Empathy involves understanding and being aware of another person's feelings and having the ability to see things from their perspective. This does not imply agreement with their viewpoint.
One can empathise with someone, comprehend their emotions and understand their situation, yet still strongly disapprove of or even truly loathe their actions and behaviour.
I may be able to understand the perspective of a child abuser, but I would still execute them, given the option.
Dangerous delusions
From the safe smugness of their personal bias, those who consider themselves “Empaths” can glibly dismiss reactions that don’t fit their world view, beliefs and biases.
If you’ve convinced yourself you’re an Empath, you can convince yourself that others are just in denial when they refute your incorrect claims about their personal lives, situations and feelings.
Believing, falsely, that you’re an “Empath” can lead to over identification, neglect of boundaries, and pushy interfering behaviour. “Empaths” may overstep in relationships due to their false belief in their own higher understanding, and such beliefs impair the ability to provide objective support, potentially harming both the “Empath” and those they have fixated upon.
Sadly, those who believe themselves to be “Empaths” tend to exhibit low levels of genuine empathy, which can quickly become problematic when teamed with the low self awareness required to hold that belief.
Just as those men who invade comment sections demanding that people believe they’re nice guys reveal a stark contrast between their self-perception and their true natures, those who claim to be “Empaths” are usually some of the least empathetic people imaginable.
The difference is that nice guys do exist—while “Empaths”, fortunately for all of us, do not.
So Barbara, to sum up —if you keep making false claims in an attempt at self aggrandisement, we won’t be sitting together at coffee break in the future.
You’re not an “Empath”.
And I’m not a storm. For which you should all be grateful.
“You will hear thunder, and remember me, and think: she wanted storms” ‐ Anna Akhmatova
*I’m bringing back normal. There’s been a concerted effort by a mouthy minority to convince everyone that normal is just the setting on a wash cycle. But, in fact, normal just means standard, typical, not unusual. If you’re going to pretend you can’t recognise standard, typical and not unusual you may as well look for the exit now. I’ve little time for disingenous fuckmuppets.
"Empathy involves understanding and being aware of another person's feelings and having the ability to see things from their perspective."
I hate the word "empathy". Too woo-woo. I don't want people to "feel" me (yeah, people actually say "I feel you" now). I want people to understand me ("I get you"). Period. That's a cognitive act, not an emotional one (compassion and generosity would be a nice add-on).
Deanna Troi is such a frickin' bleeding heart oozing all over the holodeck. Her romances with Riker and Worf were a hoot.
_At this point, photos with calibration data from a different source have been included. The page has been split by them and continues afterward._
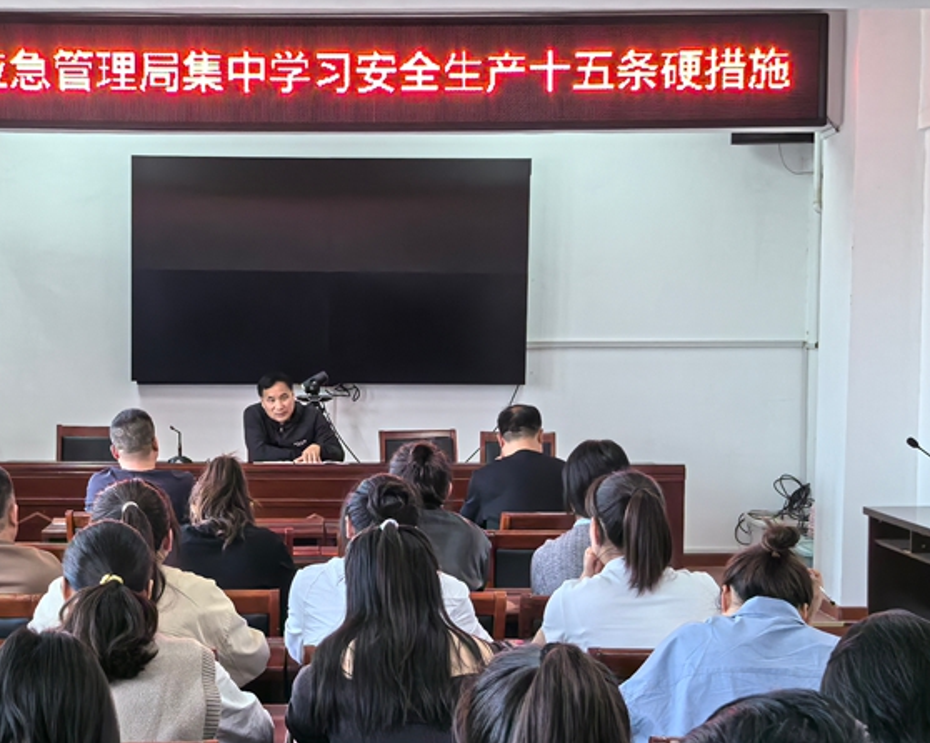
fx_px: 1926
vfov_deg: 21.8
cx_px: 305
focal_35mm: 70
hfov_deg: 27.0
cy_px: 480
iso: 50
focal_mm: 5.75
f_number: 2
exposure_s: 1/126
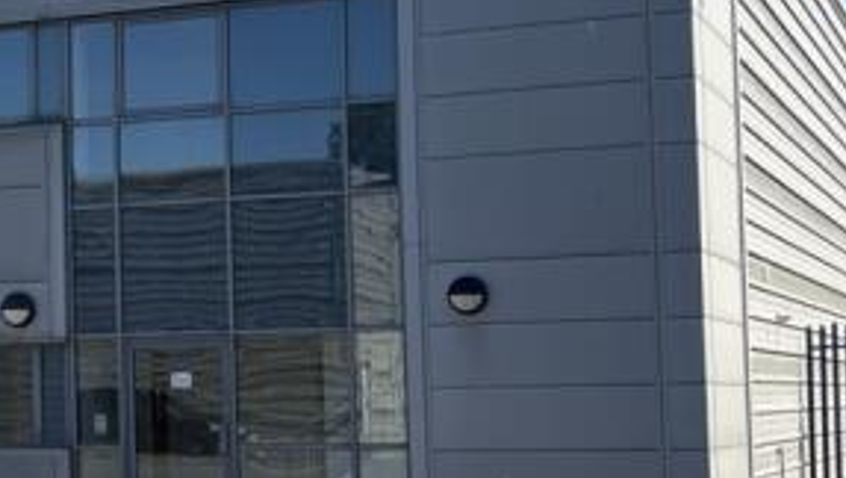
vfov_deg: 12.0
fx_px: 2268
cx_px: -100
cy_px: 257
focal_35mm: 101
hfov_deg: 20.1
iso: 50
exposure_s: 1/2639
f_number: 1.6
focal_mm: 5.96
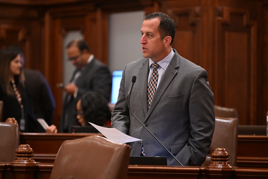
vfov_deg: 7.7
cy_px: 90
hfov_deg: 11.5
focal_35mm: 178
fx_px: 1325
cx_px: 132
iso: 3200
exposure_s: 1/160
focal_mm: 175
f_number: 2.8
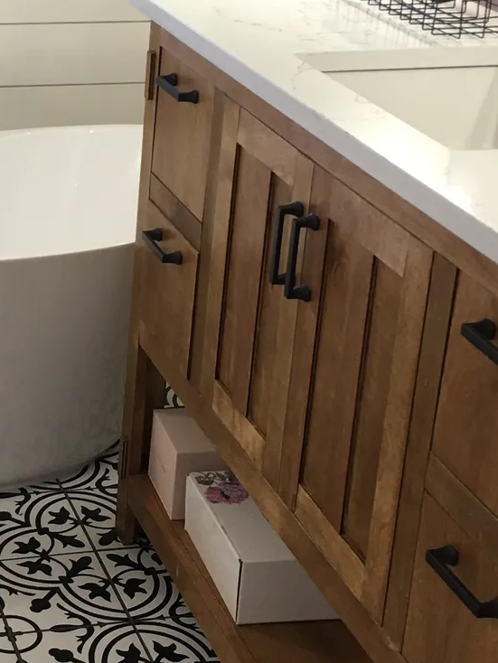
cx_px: -48
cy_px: 242
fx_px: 1514
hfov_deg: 18.0
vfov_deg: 24.6
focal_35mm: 79
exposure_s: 1/15
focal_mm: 4.15
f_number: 2.2
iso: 32
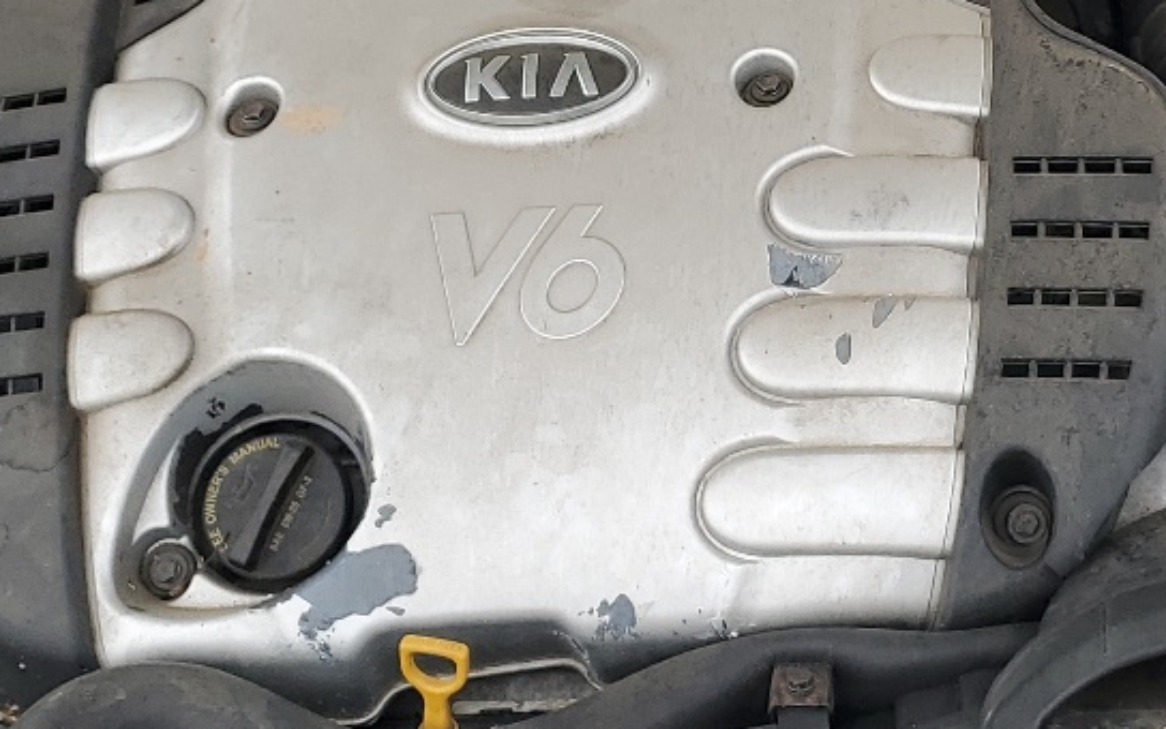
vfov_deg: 16.0
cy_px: 161
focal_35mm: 81
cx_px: 939
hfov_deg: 25.1
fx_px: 2574
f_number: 1.5
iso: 50
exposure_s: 1/256
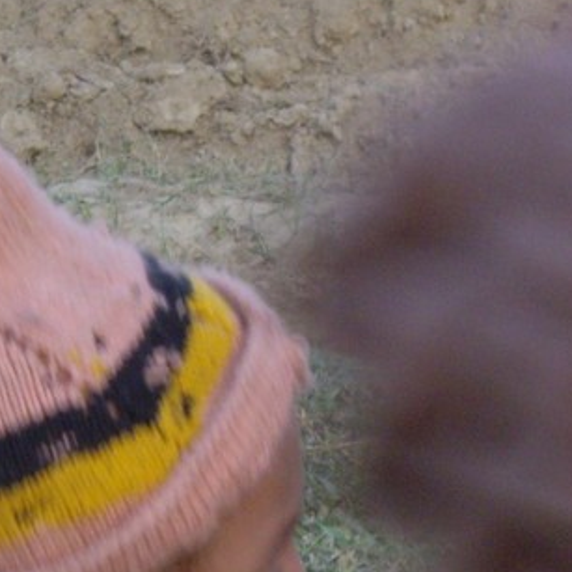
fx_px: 6282
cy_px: 397
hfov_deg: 5.2
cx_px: 17
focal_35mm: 336
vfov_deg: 5.2
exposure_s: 1/100
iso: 200
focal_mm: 18.6
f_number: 5.2
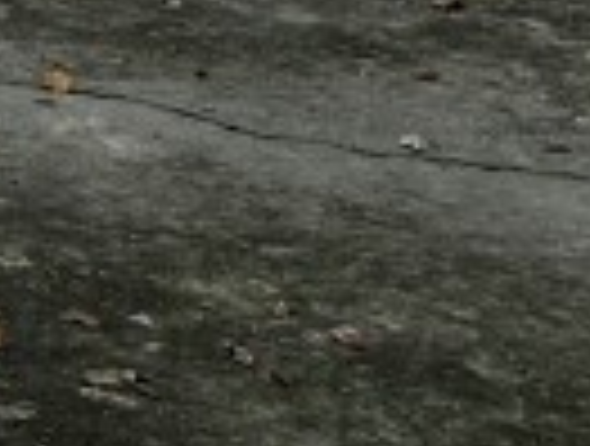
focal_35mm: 187
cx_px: -833
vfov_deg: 6.8
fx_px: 3196
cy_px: -1113
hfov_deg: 9.4
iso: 80
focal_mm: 6.86
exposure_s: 1/1949
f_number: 1.78
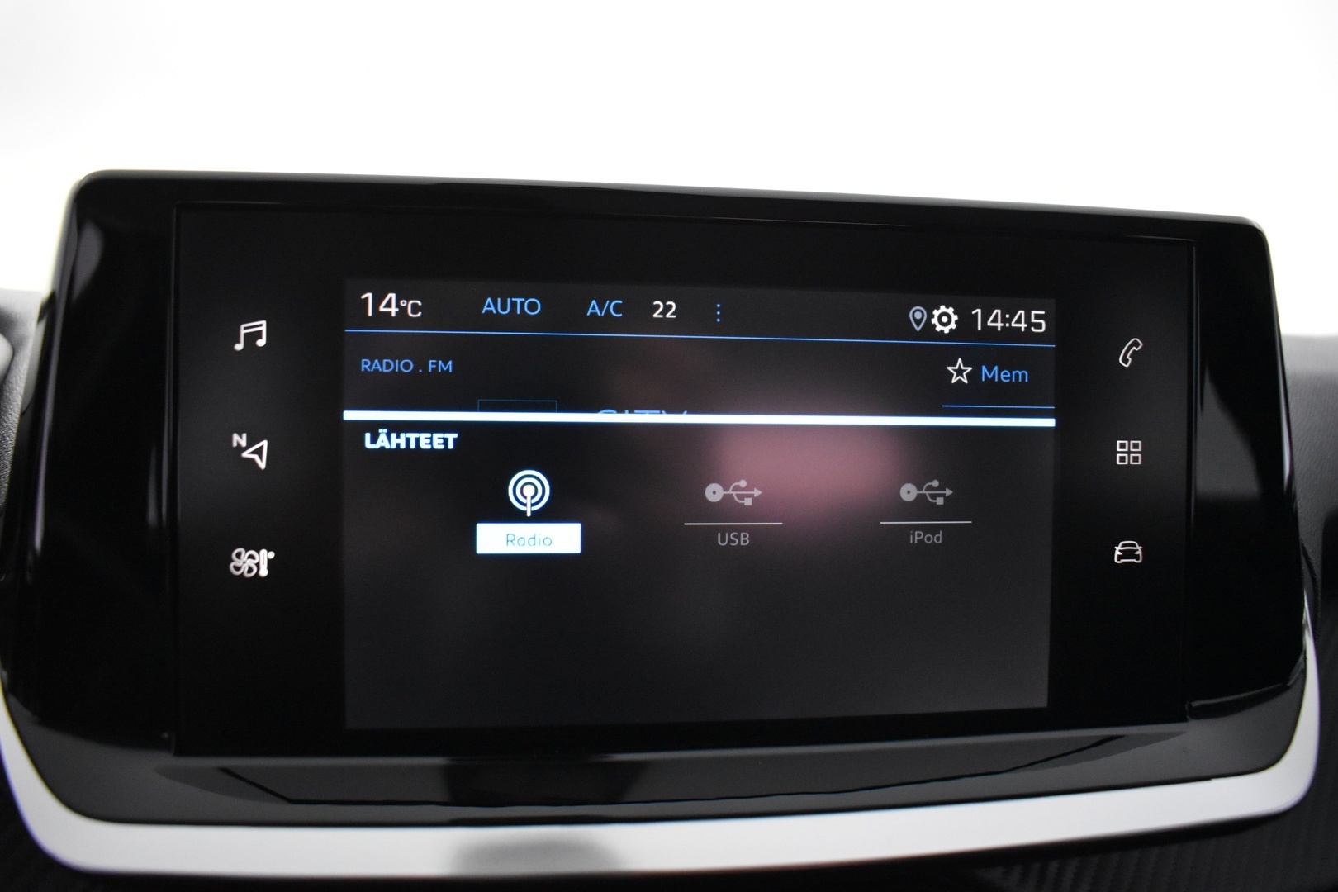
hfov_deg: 67.4
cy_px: 446
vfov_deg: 47.9
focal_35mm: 27
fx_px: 1003
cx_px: 669
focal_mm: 18
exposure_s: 1/60
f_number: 3.5
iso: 3200
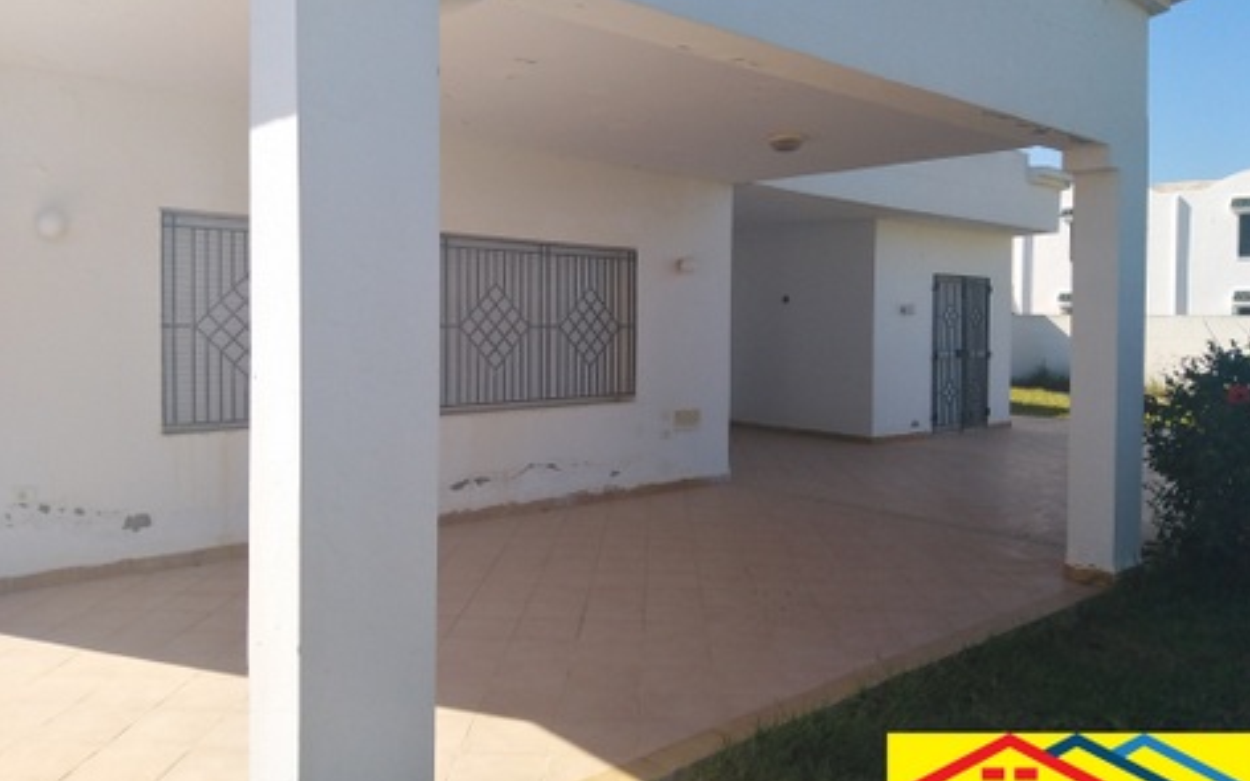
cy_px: 344
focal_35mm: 28
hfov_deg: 66.5
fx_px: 954
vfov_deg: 44.5
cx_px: 630
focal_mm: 3.59
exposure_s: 1/1531
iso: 100
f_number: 1.8
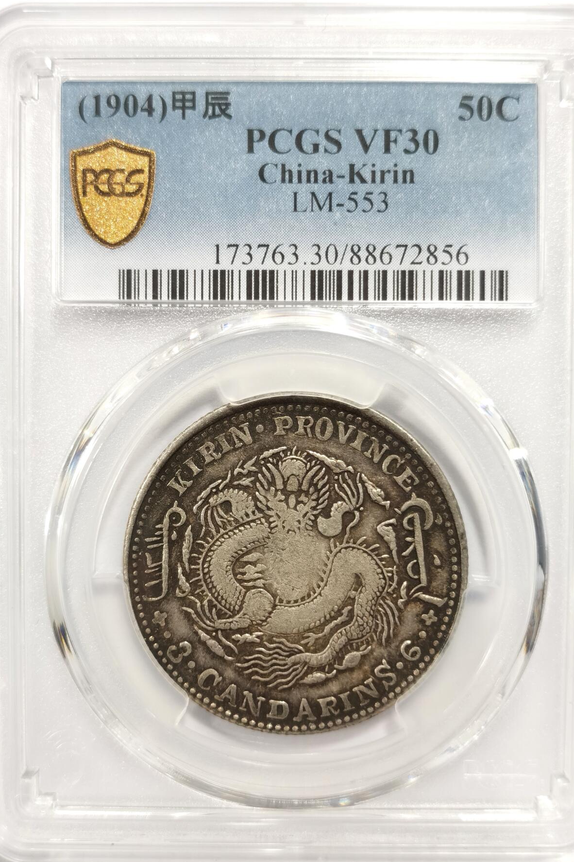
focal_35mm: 57
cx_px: 293
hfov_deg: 23.8
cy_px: 435
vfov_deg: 35.1
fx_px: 1364
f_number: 16
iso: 160
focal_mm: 5.56
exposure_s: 1/100
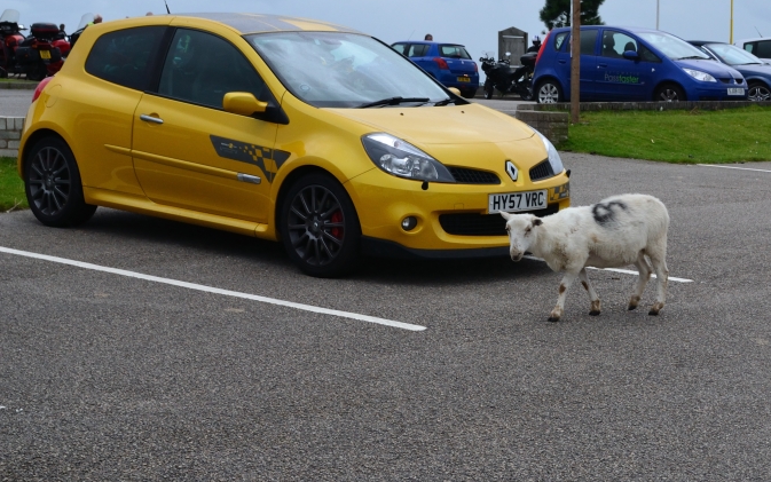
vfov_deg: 16.5
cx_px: 487
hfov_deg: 26.1
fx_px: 1660
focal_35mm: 79
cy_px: 195
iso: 400
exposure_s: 1/200
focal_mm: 34
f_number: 10
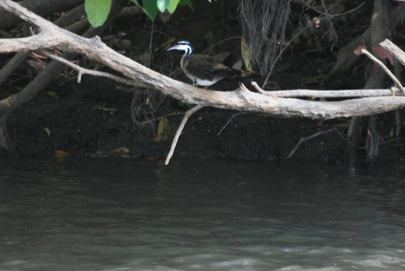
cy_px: 141
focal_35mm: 518
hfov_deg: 4.0
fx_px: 5834
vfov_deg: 2.7
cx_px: 178
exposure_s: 1/160
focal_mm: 300
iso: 400
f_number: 5.6
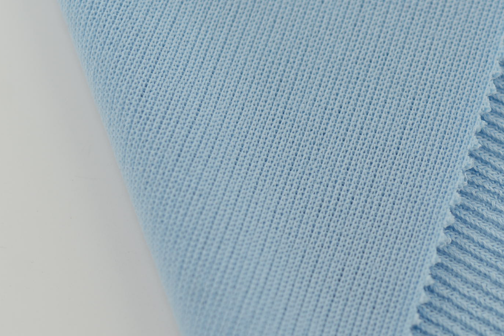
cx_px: 474
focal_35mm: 109
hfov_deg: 18.4
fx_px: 1526
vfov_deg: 12.5
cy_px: 255
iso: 100
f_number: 3.5
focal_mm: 50
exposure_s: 1/200
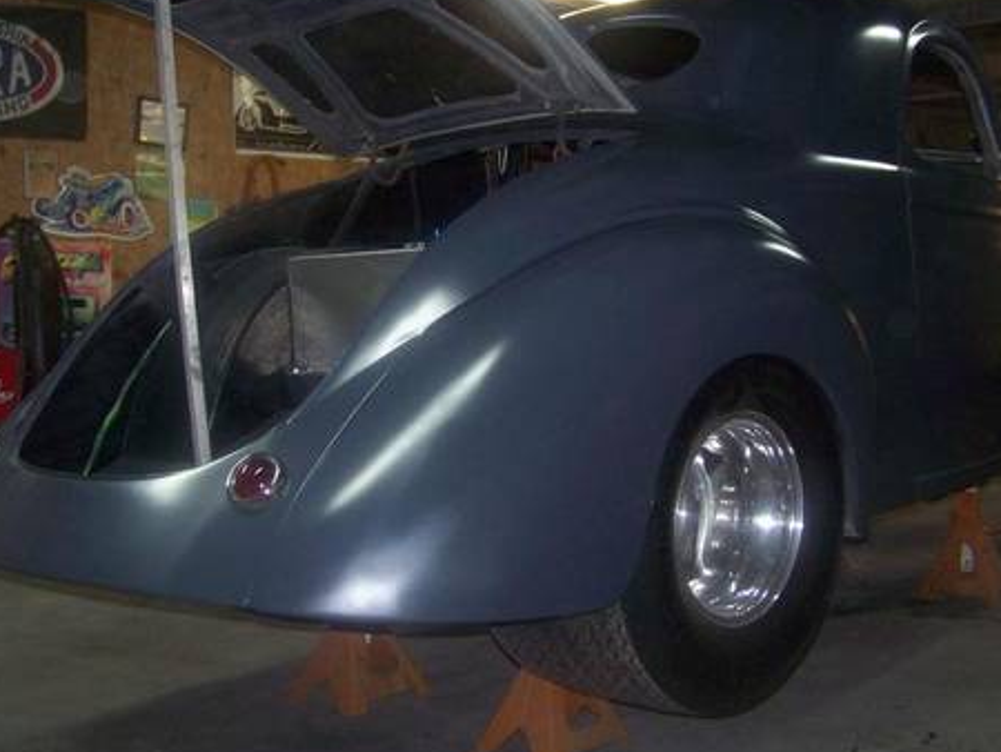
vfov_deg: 30.3
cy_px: 325
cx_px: 583
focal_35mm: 48
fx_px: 1389
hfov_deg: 39.5
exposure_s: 1/30
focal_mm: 5.85
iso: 200
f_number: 2.8
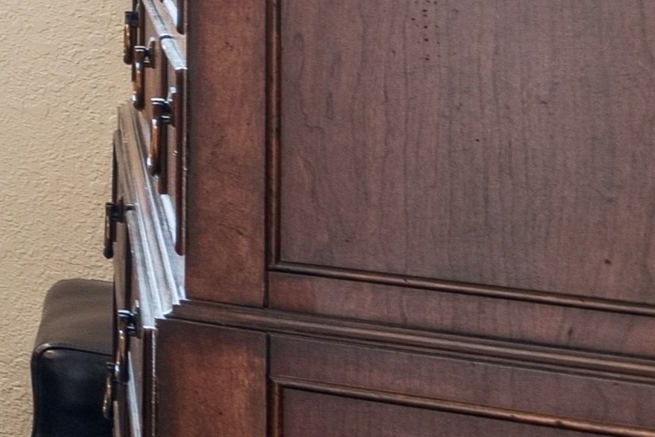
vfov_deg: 14.3
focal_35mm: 91
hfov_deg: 11.7
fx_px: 1656
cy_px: -154
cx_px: -1292
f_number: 6.3
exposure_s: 1/3
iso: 100
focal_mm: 10
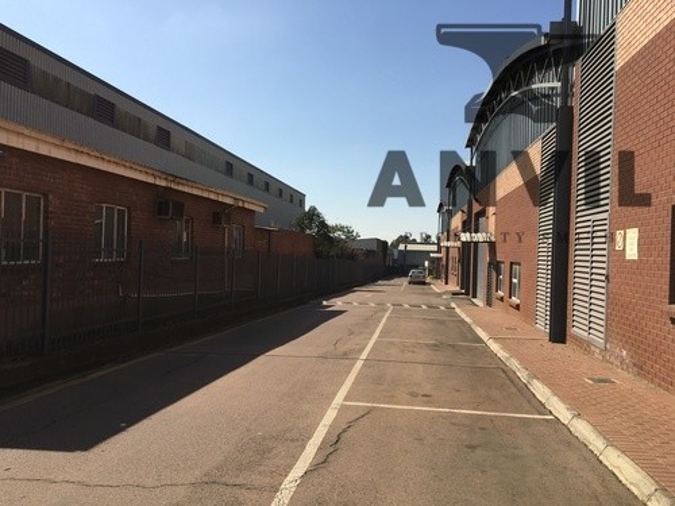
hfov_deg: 61.7
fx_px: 565
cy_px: 253
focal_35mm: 29
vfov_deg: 48.2
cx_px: 338
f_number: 2.2
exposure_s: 1/2404
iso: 25
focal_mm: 4.15
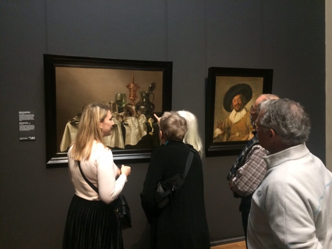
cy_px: 124
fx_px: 278
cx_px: 166
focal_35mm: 29
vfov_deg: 48.2
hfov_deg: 61.7
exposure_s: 1/17
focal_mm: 4.15
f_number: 2.2
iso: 250
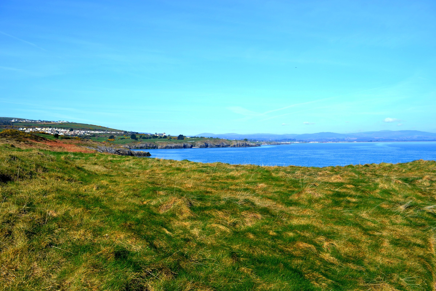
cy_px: 146
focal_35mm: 27
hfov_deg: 67.4
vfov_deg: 47.9
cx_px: 218
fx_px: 327
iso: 100
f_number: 7.1
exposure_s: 1/200
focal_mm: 18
Wow. All we've come to expect from our sharp-tongued Anthropologist!
The era of Virtue-Signaling is rattling in your quake.
I wonder if the banner-wearers of Empathdom ever wanted a claim at merely being able to feel what others are feeling. Likely they were most after the "I'm more compassionate than you guys"award.
I like your pushback idea that you can feel all day long what another is feeling, but that doesn't mean you should "feel for them".
But the Atticus Finch virtue of "go ahead and walk a mile in the other guy's shoes" is as important today as it ever was.
So I guess striking the balance between gloating about one's ability to "conduct" the emotions and sentiments of others and just casting people out for their dumb deeds without caring about why they do what they do would be the best path.